The comparison is not totally fair, however, as Batik supports a subset of the features that the other parsers have (and the CSS4J parser is the one that supports more features, with full level 4 selectors and level 3 values including calc()). So in principle it is more advisable to use Cssparser, despite being slow, than Batik's. However, if your use case only requires simple level 2 selectors and values, and performance is the main consideration (like when CSS is used to specify the user interface of a Java application), Batik's parser could be the most adequate.

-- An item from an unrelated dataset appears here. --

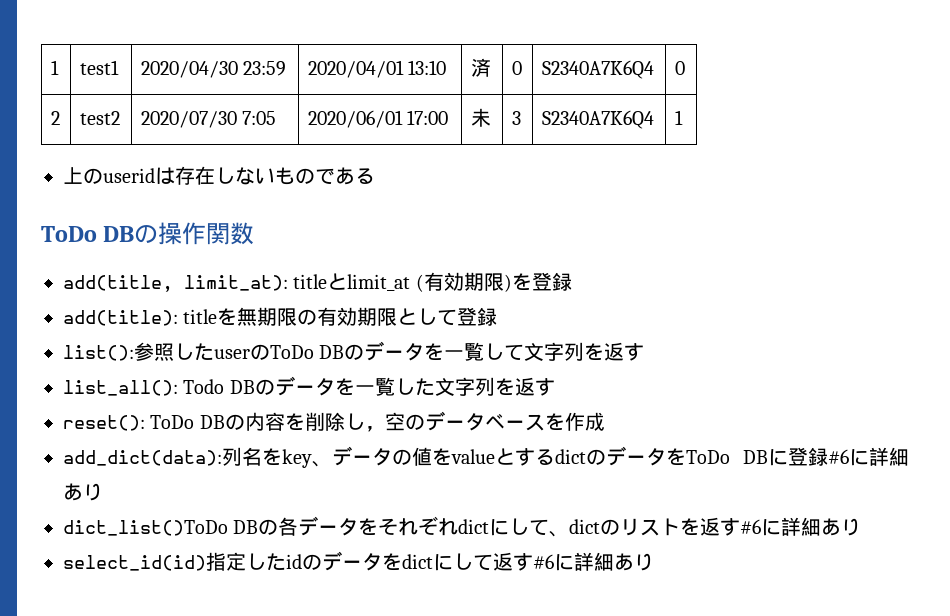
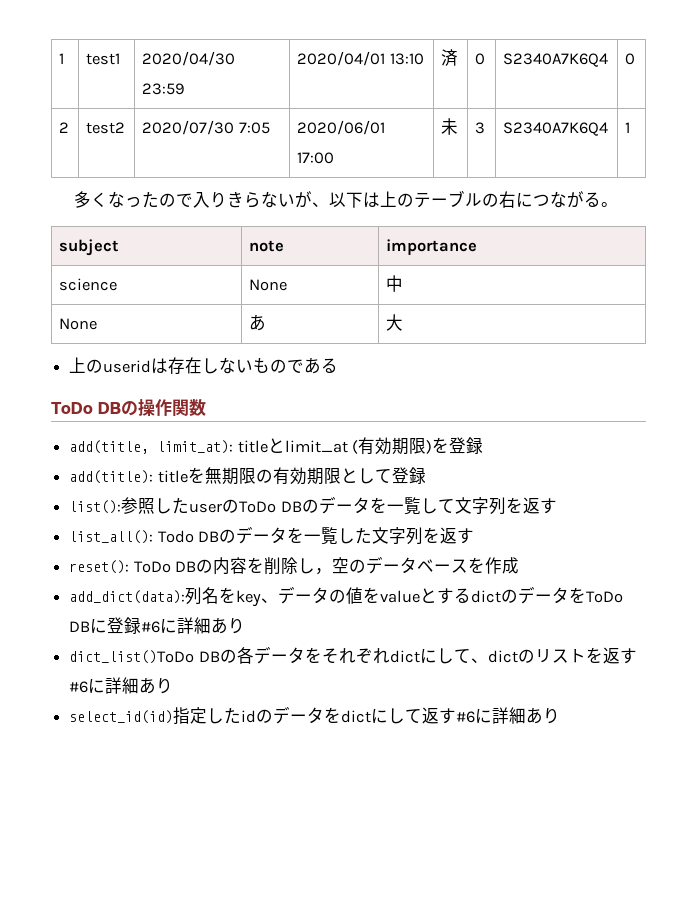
(683, 117) none -> [74,190,619,208] [59,239,120,256] [249,240,285,252] [386,239,478,255] [59,278,118,291] [249,279,288,291] [386,275,404,292] [59,318,98,330] [249,314,267,331] [386,314,404,331] // 多くなったので入りきらないが、以下は上のテーブルの右につながる。 // subject | note | importance // science | None | 中 // None | あ | 大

The above figures should not be a surprise, as the Steadystate Cssparser is an automatically generated parser intended to be robust, rather than fast, while Batik is manually written and focused on performance. The CSS4J parser stays in the middle: it is based on a CSS-agnostic micro-parser that sends micro-events (like words) to a handler that does know about CSS. This architecture allowed it to be written rapidly, but it may not reach the execution speeds of a full manually-tailored parser like Batik's.
As mentioned, the benchmarks should be useful to detect performance regressions; it was run against today's git tree, to test a patch related to memory footprint that was applied today. These were the results:
# Run complete. Total time: 00:42:04
Benchmark Mode Cnt Score Error Units
MyBenchmark.markParseCSSStyleSheet thrpt 200 256,253 ± 1,786 ops/s
MyBenchmark.markParseCSSStyleSheetBatik thrpt 200 467,440 ± 4,592 ops/s
MyBenchmark.markParseCSSStyleSheetSSParser thrpt 200 68,024 ± 0,150 ops/s
MyBenchmark.markSACParseCSSStyleSheet thrpt 200 390,197 ± 2,390 ops/s
MyBenchmark.markSACParseCSSStyleSheetBatik thrpt 200 1030,599 ± 6,078 ops/s
MyBenchmark.markSACParseCSSStyleSheetSSParser thrpt 200 75,472 ± 0,501 ops/s
So there is no measurable impact (if any, it seems to be positive). With tests like these, it should be easier to detect regressions.